It is known that there exists only three distinct relations between the angles and the sides. For instance the system

$\begin{eqnarray} \frac{a}{\sin A} &=&\frac{b}{\sin B} \\ \frac{a}{\sin A} &=&\frac{c}{\sin C}\tag{1} \\ A+B+C &=&\pi; \end{eqnarray}$

or this equivalent (yours (I),(II),(III))
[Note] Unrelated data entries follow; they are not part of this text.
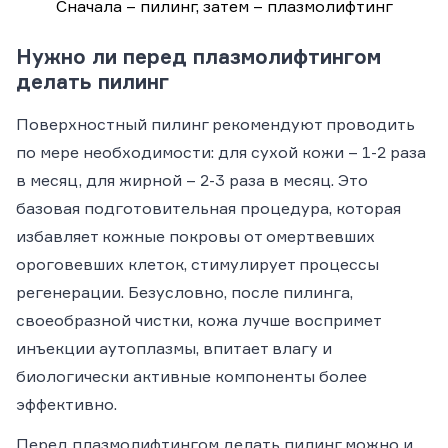
Сначала – пилинг, затем – плазмолифтинг
Нужно ли перед плазмолифтингом
делать пилинг
Поверхностный пилинг рекомендуют проводить
по мере необходимости: для сухой кожи – 1-2 раза
в месяц, для жирной – 2-3 раза в месяц. Это
базовая подготовительная процедура, которая
избавляет кожные покровы от омертвевших
ороговевших клеток, стимулирует процессы
регенерации. Безусловно, после пилинга,
своеобразной чистки, кожа лучше воспримет
инъекции аутоплазмы, впитает влагу и
биологически активные компоненты более
эффективно.
Перед плазмолифтингом делать пилинг можно и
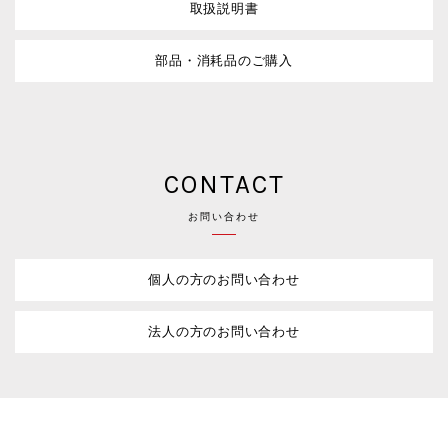
取扱説明書
部品・消耗品のご購入
CONTACT
お問い合わせ
個人の方のお問い合わせ
法人の方のお問い合わせ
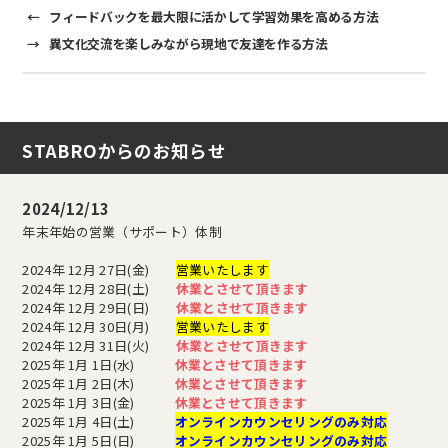
←
フィードバックを最大限に活かして学習効果を高める方法
→
異文化交流を楽しみながら現地で友達を作る方法
STABROからのお知らせ
2024/12/13
年末年始の営業（サポート）体制
2024年 12月 27日(金)
営業いたします
2024年 12月 28日(土)
休業とさせて頂きます
2024年 12月 29日(日)
休業とさせて頂きます
2024年 12月 30日(月)
営業いたします
2024年 12月 31日(火)
休業とさせて頂きます
2025年 1月 1日(水)
休業とさせて頂きます
2025年 1月 2日(木)
休業とさせて頂きます
2025年 1月 3日(金)
休業とさせて頂きます
2025年 1月 4日(土)
オンラインカウンセリングのみ対応
2025年 1月 5日(日)
オンラインカウンセリングのみ対応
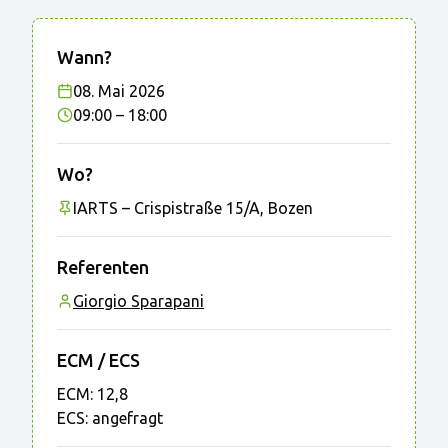
Wann?
08. Mai 2026
09:00
– 18:00
Wo?
IARTS
– Crispistraße 15/A, Bozen
Referenten
Giorgio Sparapani
ECM / ECS
ECM:
12,8
ECS:
angefragt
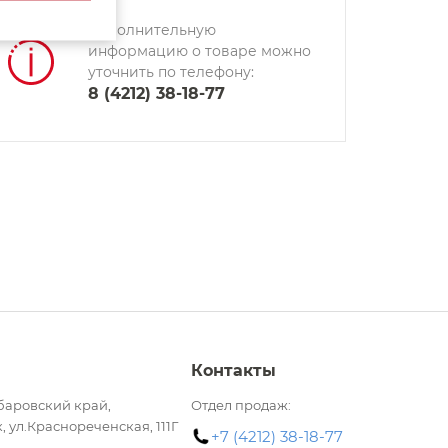
Дополнительную
информацию о товаре можно
уточнить по телефону:
8 (4212) 38-18-77
Контакты
баровский край,
Отдел продаж:
, ул.Краснореченская, 111Г
+7 (4212) 38-18-77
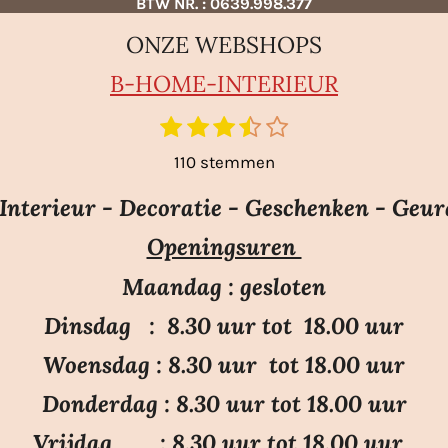
BTW NR. : 0639.998.377
ONZE WEBSHOPS
B-HO
ME-INTERIEUR
1
2
3
4
5
S
t
s
s
s
s
s
110 stemmen
e
t
t
t
t
t
m
e
e
e
e
e
nterieur - Decoratie - Geschenken - Geur
m
r
r
r
r
r
e
Openingsuren
r
r
r
r
n
e
e
e
e
Maandag : gesloten
n
n
n
n
Dinsdag : 8.30 uur tot 18.00 uur
Woensdag : 8.30 uur tot 18.00 uur
Donderdag : 8.30 uur tot 18.00 uur
Vrijdag : 8.30 uur tot 18.00 uur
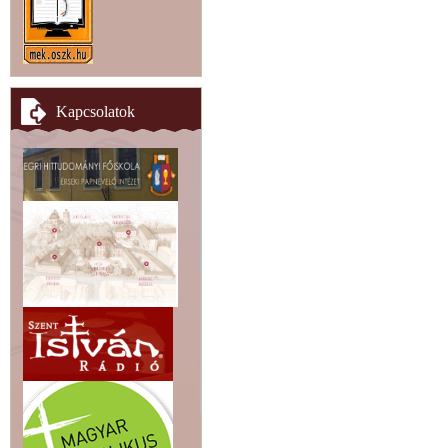
Kapcsolatok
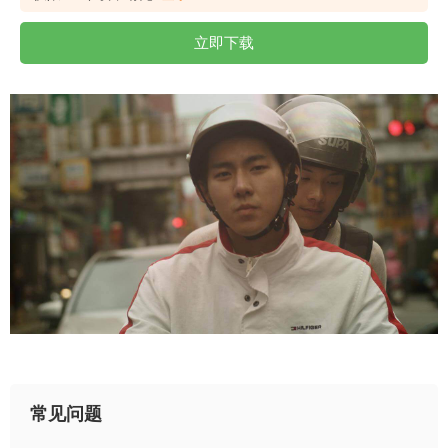
立即下载
常见问题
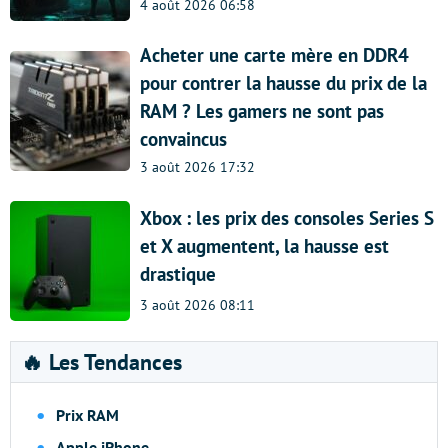
4 août 2026 06:58
Acheter une carte mère en DDR4
pour contrer la hausse du prix de la
RAM ? Les gamers ne sont pas
convaincus
3 août 2026 17:32
Xbox : les prix des consoles Series S
et X augmentent, la hausse est
drastique
3 août 2026 08:11
🔥 Les Tendances
Prix RAM
Apple iPhone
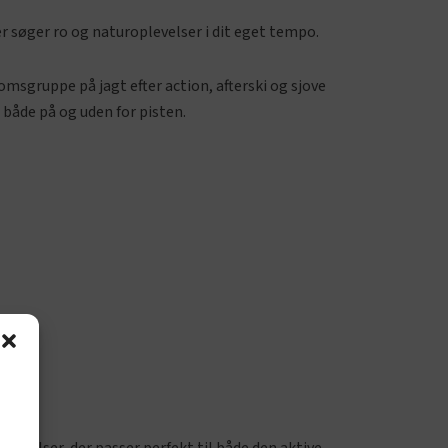
er søger ro og naturoplevelser i dit eget tempo.
omsgruppe på jagt efter action, afterski og sjove
 både på og uden for pisten.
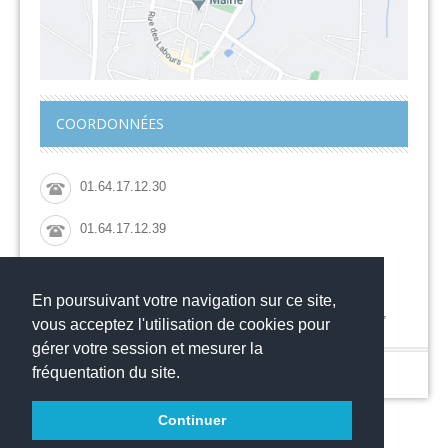
COORDONNÉES
01.64.17.12.30
01.64.17.12.39
ce.0772713f@ac-creteil.fr
En poursuivant votre navigation sur ce site,
Collège Jacqueline de Romilly, 44 rue des Grouettes,
vous acceptez l'utilisation de cookies pour
77700 MAGNY LE HONGRE
gérer votre session et mesurer la
© Copyright 2016
-
-
Collège Jacqueline de Romilly
Mentions légales
fréquentation du site.
Websco
Continuer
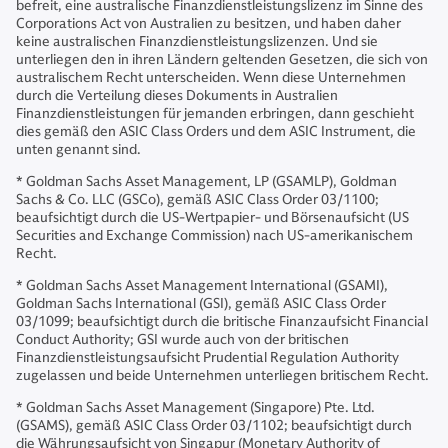
befreit, eine australische Finanzdienstleistungslizenz im Sinne des
Corporations Act von Australien zu besitzen, und haben daher
keine australischen Finanzdienstleistungslizenzen. Und sie
unterliegen den in ihren Ländern geltenden Gesetzen, die sich von
australischem Recht unterscheiden. Wenn diese Unternehmen
durch die Verteilung dieses Dokuments in Australien
Finanzdienstleistungen für jemanden erbringen, dann geschieht
dies gemäß den ASIC Class Orders und dem ASIC Instrument, die
unten genannt sind.
* Goldman Sachs Asset Management, LP (GSAMLP), Goldman
Sachs & Co. LLC (GSCo), gemäß ASIC Class Order 03/1100;
beaufsichtigt durch die US-Wertpapier- und Börsenaufsicht (US
Securities and Exchange Commission) nach US-amerikanischem
Recht.
* Goldman Sachs Asset Management International (GSAMI),
Goldman Sachs International (GSI), gemäß ASIC Class Order
03/1099; beaufsichtigt durch die britische Finanzaufsicht Financial
Conduct Authority; GSI wurde auch von der britischen
Finanzdienstleistungsaufsicht Prudential Regulation Authority
zugelassen und beide Unternehmen unterliegen britischem Recht.
* Goldman Sachs Asset Management (Singapore) Pte. Ltd.
(GSAMS), gemäß ASIC Class Order 03/1102; beaufsichtigt durch
die Währungsaufsicht von Singapur (Monetary Authority of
$\begin{eqnarray} a^{2} &=&b^{2}+c^{2}-2bc\cos A \\ b^{2} &=&c^{2}+a^{2}-2ac\cos B \tag{2}\\ c^{2} &=&a^{2}+b^{2}-2ab\cos C \end{eqnarray}$ are two of them. Another is $\begin{eqnarray} \frac{\tan \frac{A+B}{2}}{\tan \frac{A-B}{2}} &=&\frac{a+b}{a-b} \\ \frac{\tan \frac{B+C}{2}}{\tan \frac{B-C}{2}} &=&\frac{b+c}{b-c} \tag{3}\\ \frac{\tan \frac{C+A}{2}}{\tan \frac{C-A}{2}} &=&\frac{c+a}{c-a}, \end{eqnarray}$

from which one can derive

$\begin{equation} \frac{\tan \frac{A+B}{2}}{\tan \frac{A-B}{2}}+\frac{\tan \frac{B+C}{2}}{\tan \frac{B-C}{2}}+\frac{\tan \frac{C+A}{2}}{\tan \frac{C-A}{2}}=\frac{a+b}{a-b}+% \frac{b+c}{b-c}+\frac{c+a}{c-a}.\tag{4} \end{equation}$

Also from

$\begin{eqnarray} \tan \frac{A-B}{2} &=&\frac{a-b}{a+b}\cot \frac{C}{2} \\ \tan \frac{B-C}{2} &=&\frac{b-c}{b+c}\cot \frac{A}{2}\tag{5} \\ \tan \frac{C-A}{2} &=&\frac{c-a}{c+a}\cot \frac{B}{2}, \end{eqnarray}$

follows

$\begin{eqnarray} \tan \frac{A-B}{2} \tan \frac{C}{2}+\tan \frac{B-C}{2} \tan \frac{A}{2}+\tan \frac{C-A}{2}\tan \frac{B}{2} &=&\frac{a-b}{a+b}+\frac{b-c}{b+c}+\frac{c-a}{c+a}. \; (6)\end{eqnarray}$

As for a reference I looked at my old trigonometry text book Compêndio de Trigonometria (in Portuguese) by J. Jorge Calado. The system $\left( 3\right) $ is the law of tangents (Wikipedia) and $\left( 5\right) $ can be deduct from $\left( 3\right) $ by applying the relation $A+B+C=\pi $ to get \begin{eqnarray} \tan \frac{A+B}{2} &=&\tan \left( \frac{\pi }{2}-\frac{C}{2}\right) =\cot \frac{C}{2}=\left( \tan \frac{C}{2}\right) ^{-1}\tag{7} \end{eqnarray} and similar to $\tan \frac{B+C}{2}$ and $\tan \frac{C+A}{2}$.